Валентина не вспоминала про ель, про то, что для них она значила, и Михаил никогда ей об этом словом не напомнил, хоть и имел по этой причине на жену тайную обиду. Напоминать - все равно что выпрашивать любовь, унизительно и стыдно, и это наводило на думы, на то, что в любви Валентины есть что-то неполное, ущербное.
Для Михаила ель и место под нею стали и чем-то освященным и тайным, и он всегда жалел о том, что ни в радостный, ни в горестный час - никогда больше не позвала Валентина пойти к ели, и он ходил туда один.
Пришел он и тогда, на исходе заглохшего дня, и долго сидел у корней ели, думал. Представлялось, как дойдет известие о его позоре до Чумаковки, до родных... До всех дойдет, кто его знает на земле...
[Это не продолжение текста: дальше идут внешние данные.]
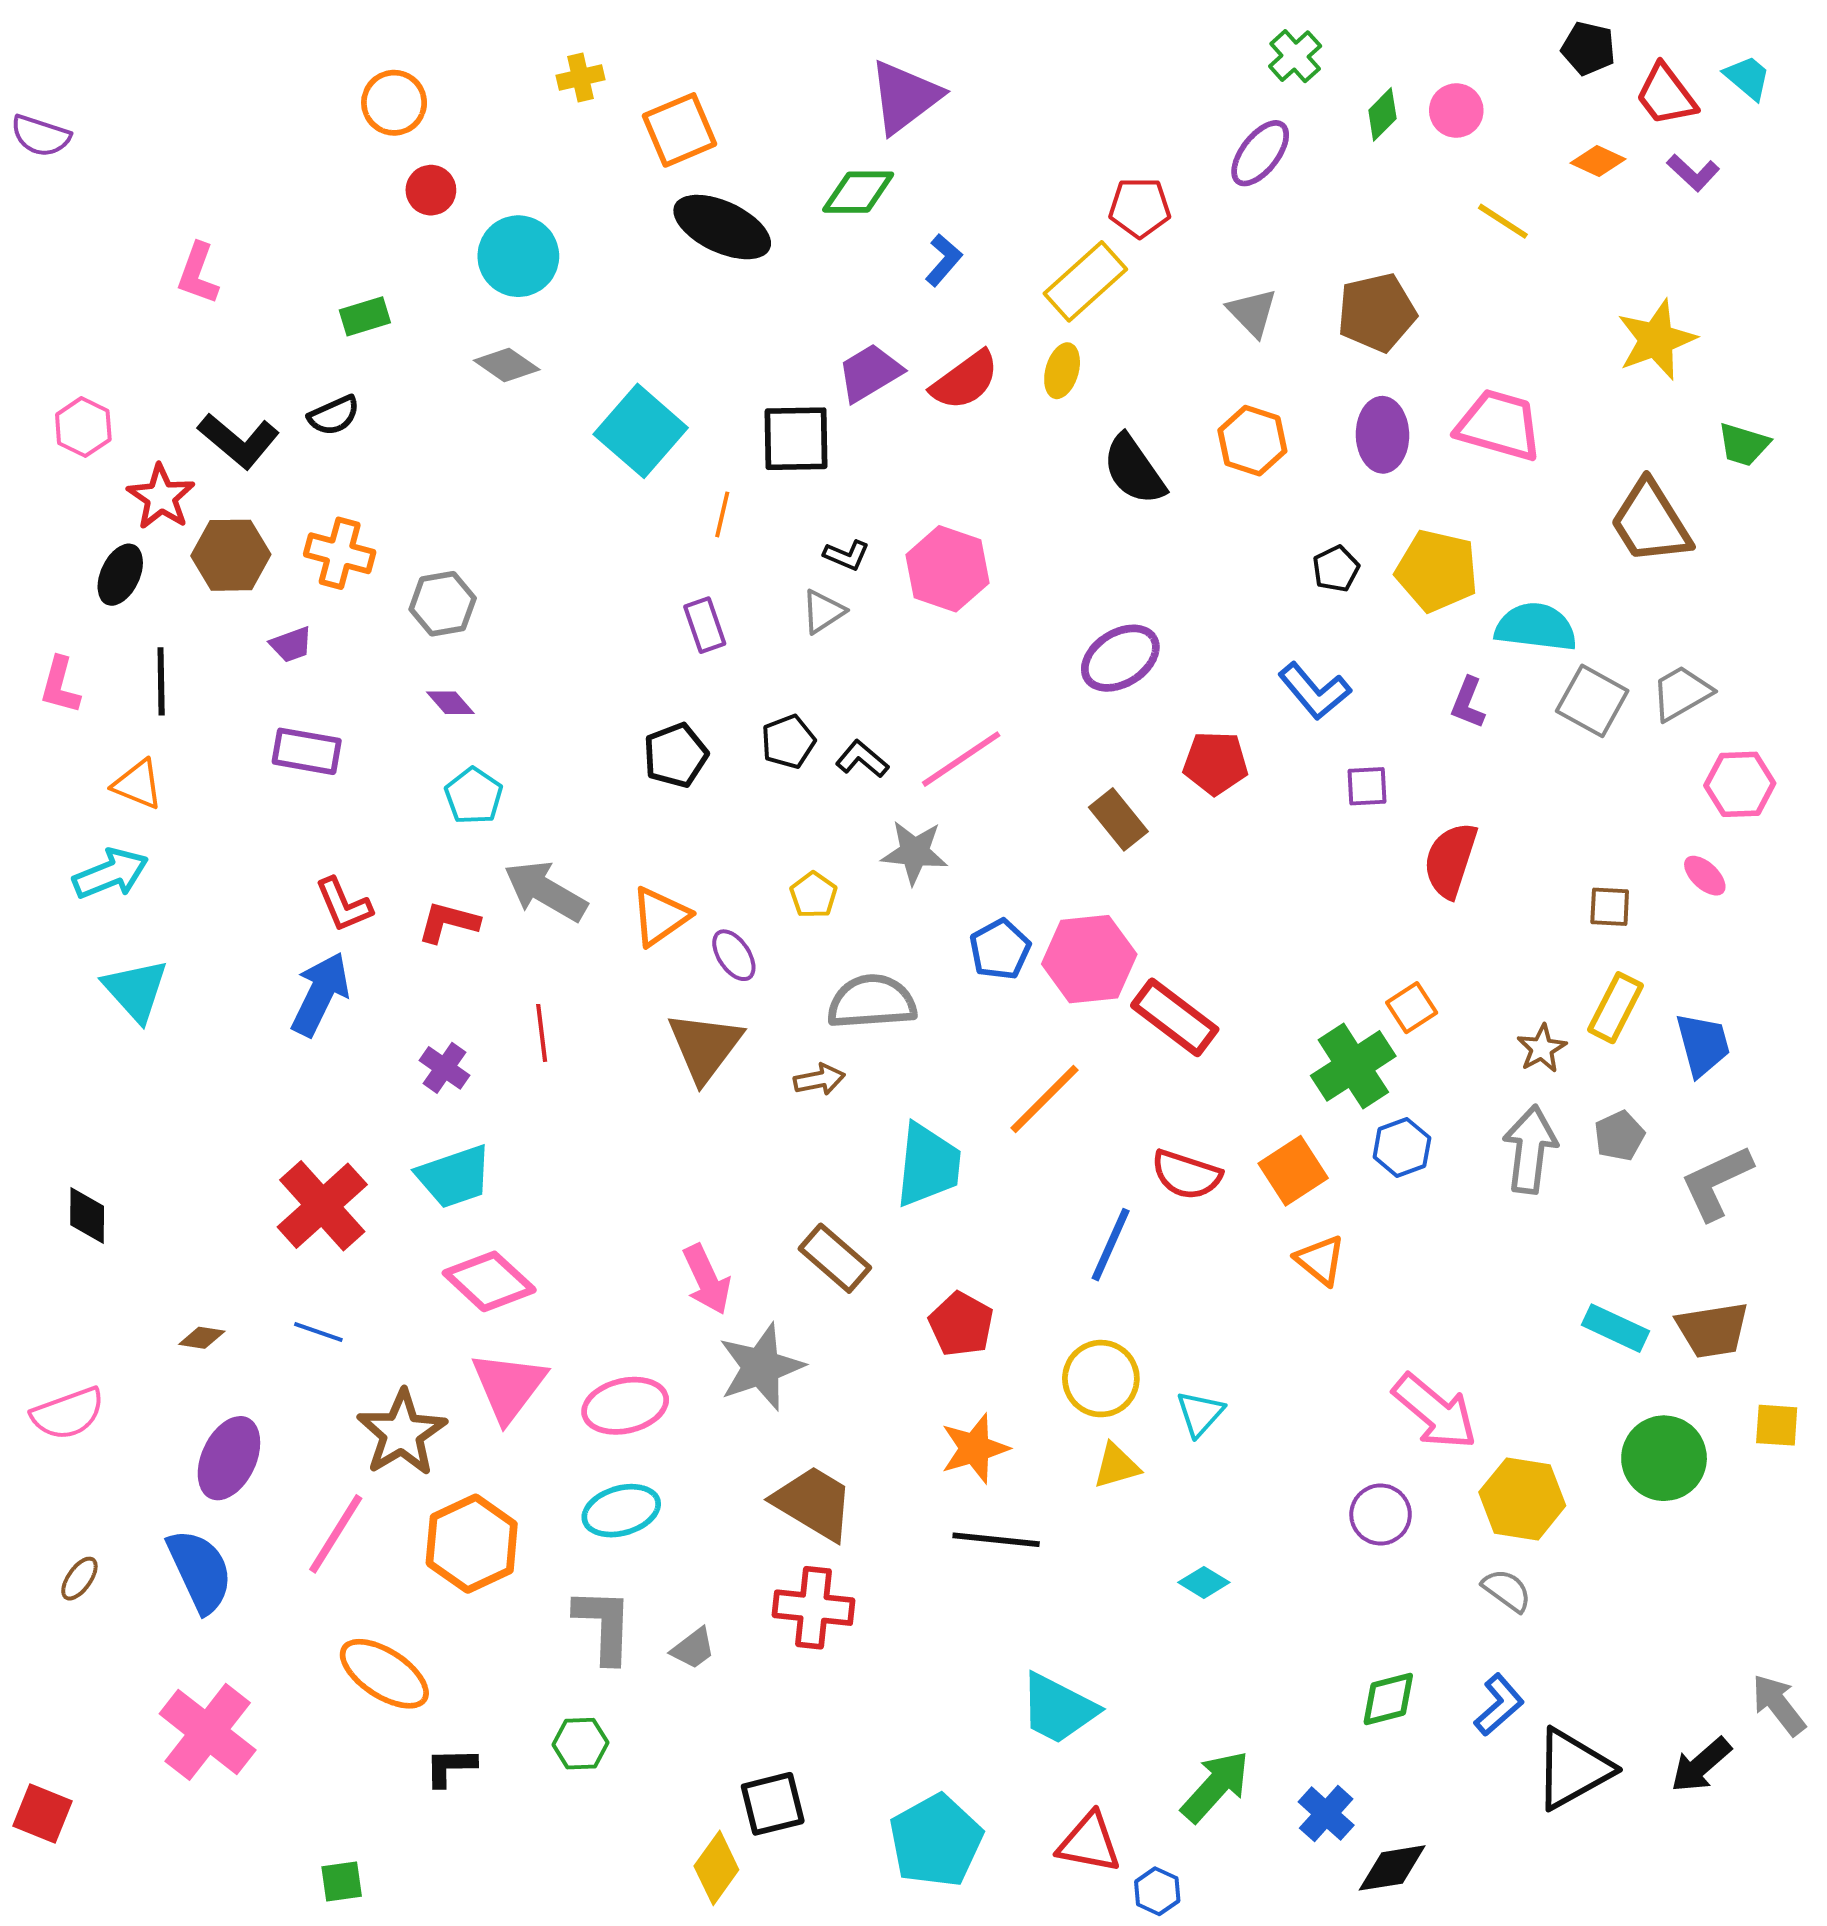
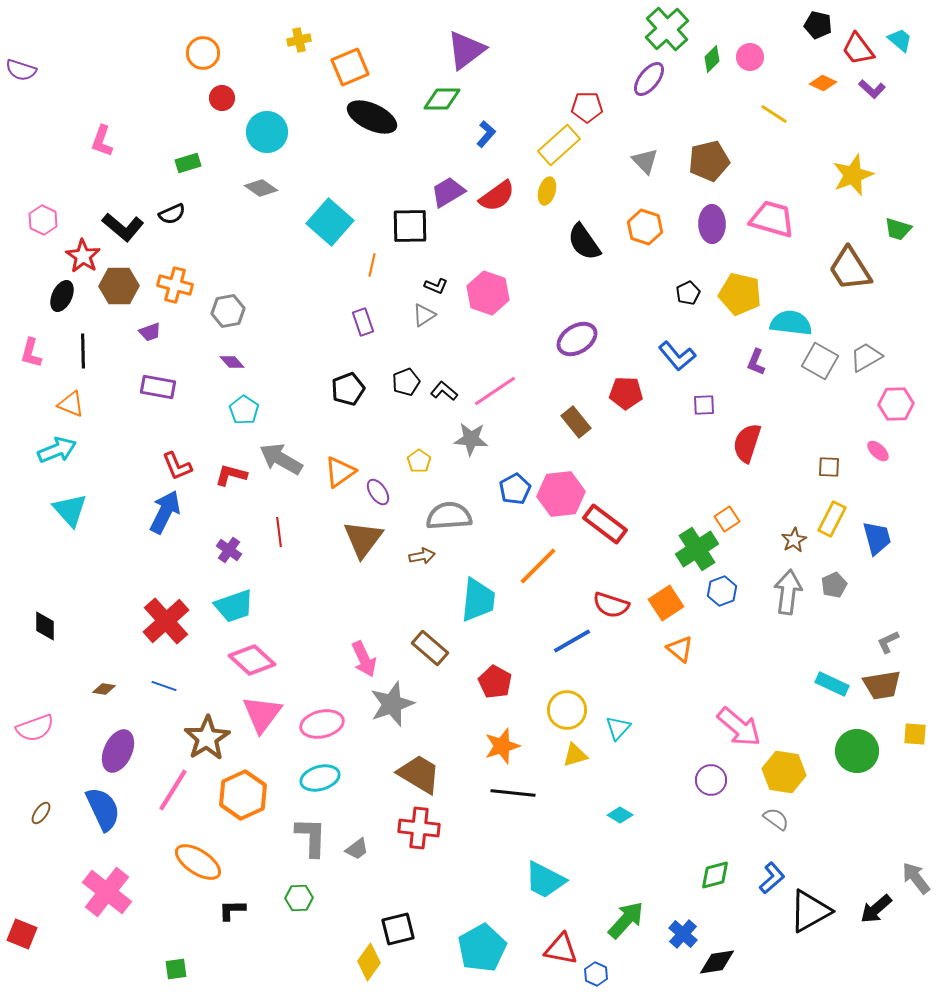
green cross: (1295, 56) -> (667, 29), size x1.6
gray L-shape: (1716, 1182) -> (888, 642), moved, size x0.6
blue line: (1111, 1245) -> (572, 641), turned 36

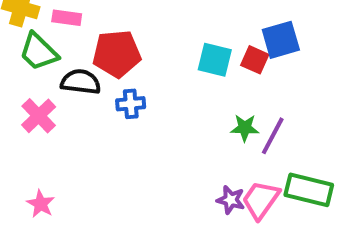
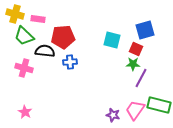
red square: (255, 60) -> (136, 49), moved
pink cross: (39, 116) -> (24, 68), turned -30
green star: (245, 128) -> (133, 64), moved
purple star: (231, 200) -> (113, 115), moved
Откуда-то сверху наплывал сонный басовитый шум. Михаил прикрыл глаза, и шум приглох, только тоненький посвист ветра в бурьянных струнах да белым-бело на свете... А слабой тенью за редким снегопадом - деревня, и он идет за задним возом сена и слушает древнее пение полозьев и степного ветра, которое мнилось, слышалось ему еще до рождения, еще до первого проблеска света в глазах. Бескрайнее, ничем не заступающее воли пространство и тяжкое, погибельное сжатие угольного подземелья - как можно совместить такое человеку? Неужели кусок хлеба да штаны без "очей" так заманчивы, что на них можно променять милую родину с ее горним светом на искусственный мир мрака и тяжести, где тупиковая лава так и называется - "камера"?
Михаил открыл глаза. То ли наяву все видел и думал, то ли задремал, утомленный. Меж стволов в низине проглядывал город, но неясно - через сумерки, будто под мутной водой. Только терриконы пестрели приплясывающей краснотой огней да вся городская часть долины перемигивалась ранними фонарями. А ель гудела на непроглядной высоте, и другие деревья набирали шума от ветра - сквозного и студеного. "Ну вот и все", - сказал Михаил, почувствовав в себе какую-то решимость, новое что-то, чего в нем не было раньше.
Назавтра, после смены, он пошел к Караваеву. Вышло удачно: Караваев был один, а Михаил очень не хотел, чтоб кто-нибудь еще был. Караваев погукал в телефон, положил трубку и угрюмо смотрел на Михаила. Михаил невольно переступил с ноги на ногу, но глядел смело, чтоб не подумал Караваев, о нем, будто он пришел просить милости.
- Садись, - пригласил директор, но не показал, куда садиться, и Михаил сел на крайний стул у дверей.
- Я узнать хочу, Петр Васильевич: что там с моим делом? А то время идет... - сказал и не узнал своего голоса - так он изменился. И ведь не боялся теперь уже, а робость какая-то взяла перед этим солидным, облеченным властью и большими заботами человеком. Робость и стыд. Верещал тут зайцем в прошлый раз, истерику закатывал, ничтожная душонка. Михаилу даже показалось, что Караваев смотрит на него брезгливо, с отвращением.
- Идет время... - глухо сказал Караваев и не изменил позы: грудью на стол, голова пригнута, вперед выставлена, словно на него кто сзади давил, а взгляд тяжелый-тяжелый.
- Как там Андрей Павлович?
Вопрос был неожиданным.
- Да как... хворает.
- Хворает, значит. - Караваев трудно, вполоборота повернулся к окну, кудлатую седую голову подпер рукой и, кажется, надолго забыл про Михаила. На что он там смотрел? В окне одни голые вершины шахтового парка.
"Уйти, что ли?" - подумал Михаил.
- Вот горняк был! - Караваев обернулся, выпрямился. - И сын его, Николай Андреич. Добровольно на фронт... вот. И - навек. Лучшие там, - махнул рукой Караваев, и Михаил совсем уже его не понимал. - Ну иди, Свешнев, не тяни душу. Сам сказал: время идет... У тебя-то его, времени, а у нас... Когда в шахту?
- Из шахты только...
- Ну иди, отдыхай.
- Простите, Петр Васильевич, ну... за все! - невольно вырвалось у Михаила.
Караваев взял было ручку, а теперь опустил ее в стакан.